Jules Verne Trophy: Francis Joyon greift mit Gebrauchtboot die Bestzeit um die Welt an

Mythischer Rekord

„Wenn nicht wir, wer sonst?“ fragt Francis Joyon. Schiff und Skipper haben jeder für sich schon viele Erfahrungen mit Hochseerekorden gesammelt. 45:13:42 Tage müssen unterboten werden.
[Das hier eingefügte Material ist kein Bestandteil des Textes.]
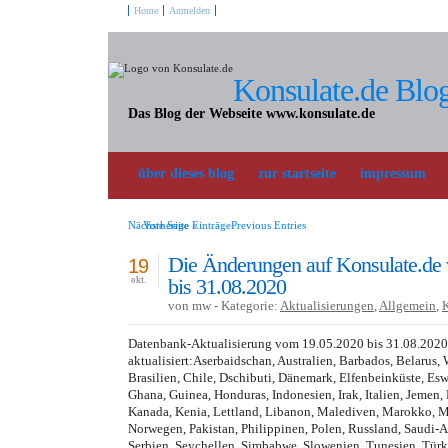
Home
Anmelden
Konsulate.de Blo
Das Blog der Webseite www.konsulate.de
über dieses blog
zur startseite
impressum
Nächste Seite »
Vorherige EinträgePrevious Entries
Die Änderungen auf Konsulate.de
19
bis 31.08.2020
okt.
von mw - Kategorie:
Aktualisierungen
,
Allgemein
,
Datenbank-Aktualisierung vom 19.05.2020 bis 31.08.202
aktualisiert:Aserbaidschan, Australien, Barbados, Belarus, 
Brasilien, Chile, Dschibuti, Dänemark, Elfenbeinküste, Esw
Ghana, Guinea, Honduras, Indonesien, Irak, Italien, Jeme
Kanada, Kenia, Lettland, Libanon, Malediven, Marokko, M
Norwegen, Pakistan, Philippinen, Polen, Russland, Saudi-
Serbien, Seychellen, Simbabwe, Slowenien, Tunesien, Türk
Als Francis Joyon und sein Team das 31,50 Meter lange und 22,50 Meter breite Monster zu Wasser lassen, spricht der Skipper von „großer Symbolik für einen mythischen Rekord“. Mit diesem Trimaran, der  ex “Groupama” und einer guten Crew fühle sich der 59-Jährige in der Lage, „alle, aber auch wirklich alle Rekorde der Hochsee zu brechen!“

Nach einer dreiwöchigen Express-Umbauphase in seiner „Geburtswerft“ Multiplast im bretonischen Vannes, machte der legendäre Trimaran auch unter neuem Namen im neuen Lack wie gewohnt eine beeindruckend gute Figur. „Mit so einem Monster ist alles möglich,“ sagte Joyon mit respektvollem Unterton. „Dieser Trimaran ist unglaublich schnell bei jedem Wetter und Seegang und hat gerade in den letzten Jahren gezeigt, dass er außergewöhnlich robust ist! Aber er kann auch launisch sein. Genau so, wie ich mich fühle, wir passen hervorragend zusammen!“

IDEC, Trimaran, Jules Verne Trophy

Alter Bekannter in neuem Lack: Die “IDEC” wird erneut zu Wasser gelassen © liot

Dreamteam

Tatsächlich haben Skipper und Boot schon mehrfach bewiesen, dass sie nicht umsonst zu den „lebenden Legenden“ der Hochsee zählen.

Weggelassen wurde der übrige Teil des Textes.